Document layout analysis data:
══════
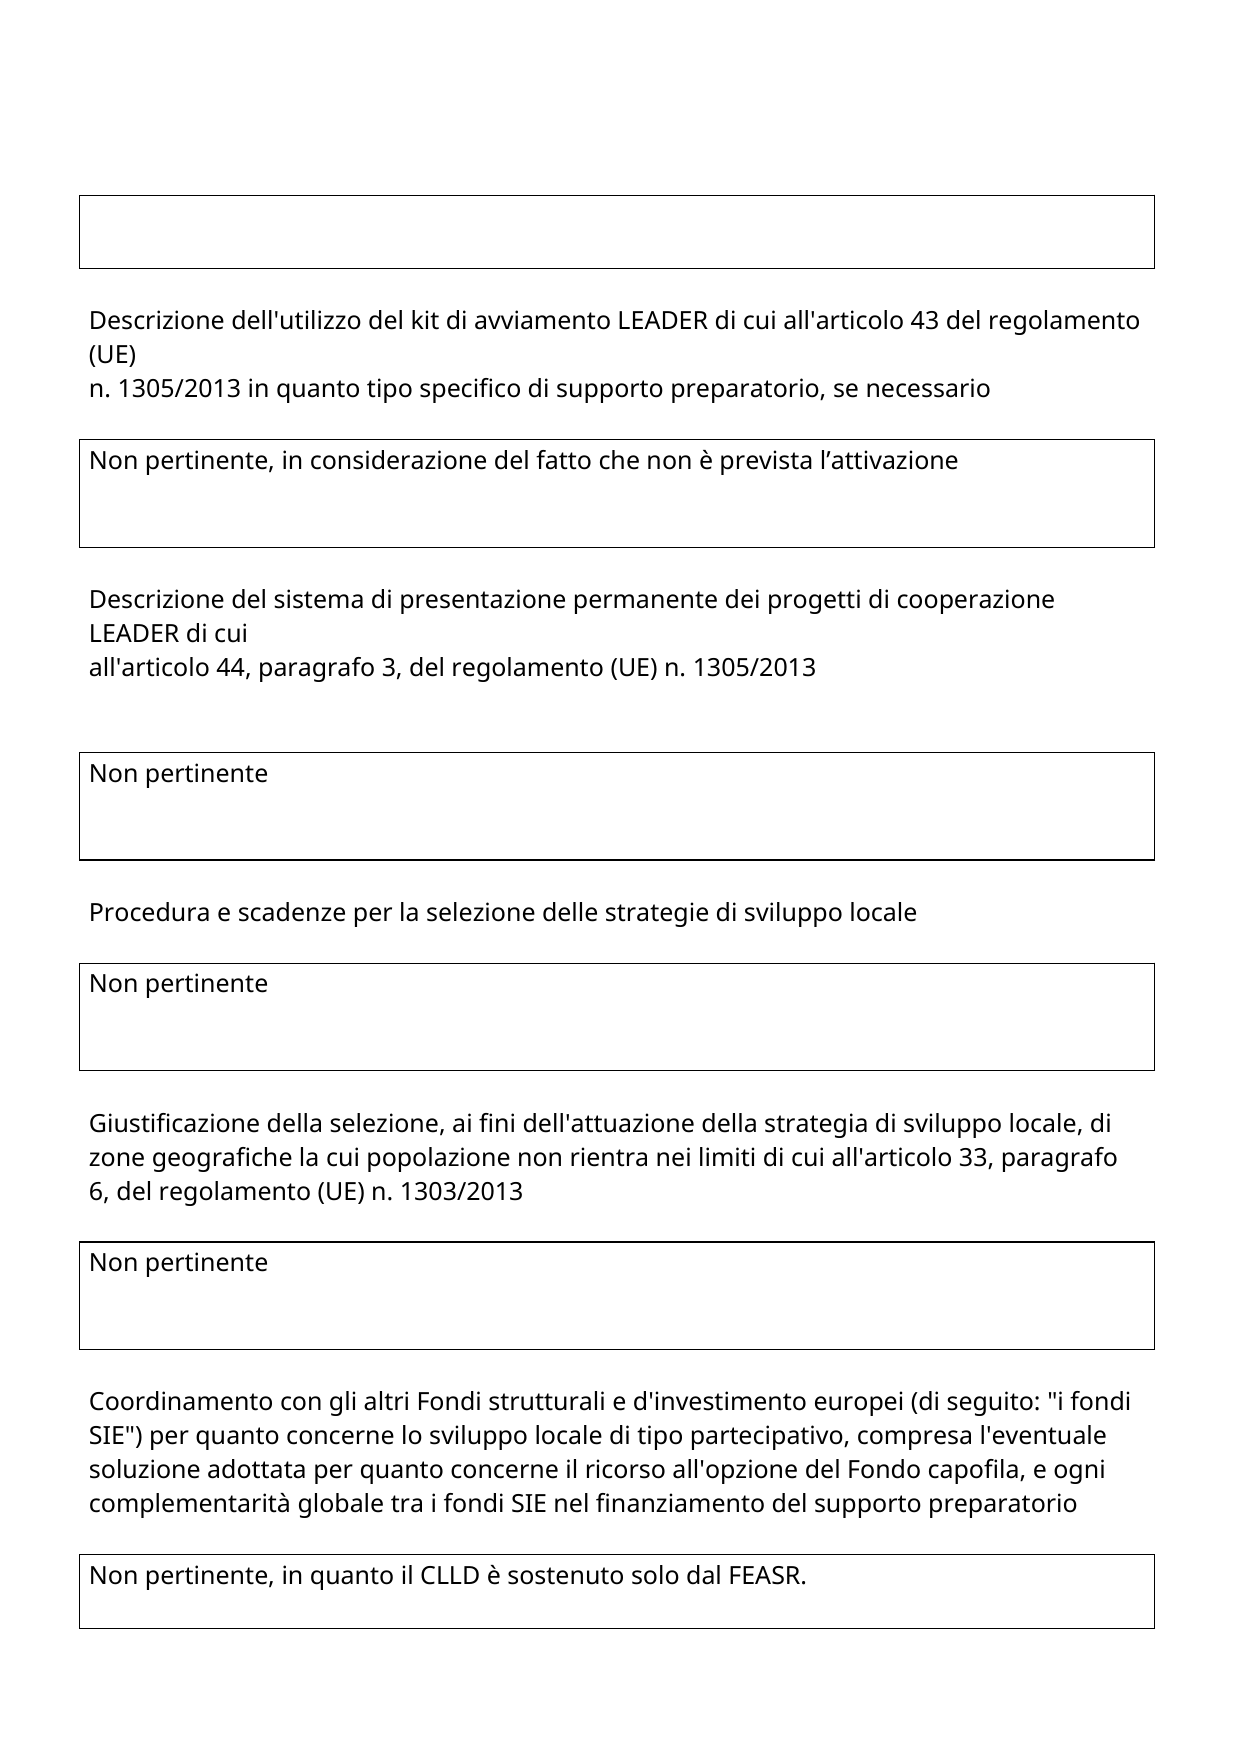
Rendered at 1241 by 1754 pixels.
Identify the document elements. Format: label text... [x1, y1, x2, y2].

text Non pertinente, in considerazione del fatto che non è prevista l’attivazione [80, 440, 1154, 476]
text Descrizione dell'utilizzo del kit di avviamento LEADER di cui all'articolo 43 del regolamento (UE) [89, 303, 1146, 371]
text Procedura e scadenze per la selezione delle strategie di sviluppo locale [89, 894, 1146, 929]
text Non pertinente, in quanto il CLLD è sostenuto solo dal FEASR. [80, 1555, 1154, 1591]
text Coordinamento con gli altri Fondi strutturali e d'investimento europei (di seguito: "i fondi SIE") per quanto concerne lo sviluppo locale di tipo partecipativo, compresa l'eventuale soluzione adottata per quanto concerne il ricorso all'opzione del Fondo capofila, e ogni complementarità globale tra i fondi SIE nel finanziamento del supporto preparatorio [89, 1384, 1146, 1520]
text Giustificazione della selezione, ai fini dell'attuazione della strategia di sviluppo locale, di zone geografiche la cui popolazione non rientra nei limiti di cui all'articolo 33, paragrafo 6, del regolamento (UE) n. 1303/2013 [89, 1105, 1146, 1207]
text Non pertinente [80, 753, 1154, 789]
text n. 1305/2013 in quanto tipo specifico di supporto preparatorio, se necessario [89, 371, 1146, 405]
text Descrizione del sistema di presentazione permanente dei progetti di cooperazione LEADER di cui [89, 582, 1146, 650]
text Non pertinente [80, 1243, 1154, 1279]
text Non pertinente [80, 964, 1154, 1000]
text all'articolo 44, paragrafo 3, del regolamento (UE) n. 1305/2013 [89, 650, 1146, 684]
══════
About this task. Select the lines from the entries that include the word "locale".

Problem solution.
text Procedura e scadenze per la selezione delle strategie di sviluppo locale [89, 894, 1146, 929]
text Coordinamento con gli altri Fondi strutturali e d'investimento europei (di seguito: "i fondi SIE") per quanto concerne lo sviluppo locale di tipo partecipativo, compresa l'eventuale soluzione adottata per quanto concerne il ricorso all'opzione del Fondo capofila, e ogni complementarità globale tra i fondi SIE nel finanziamento del supporto preparatorio [89, 1384, 1146, 1520]
text Giustificazione della selezione, ai fini dell'attuazione della strategia di sviluppo locale, di zone geografiche la cui popolazione non rientra nei limiti di cui all'articolo 33, paragrafo 6, del regolamento (UE) n. 1303/2013 [89, 1105, 1146, 1207]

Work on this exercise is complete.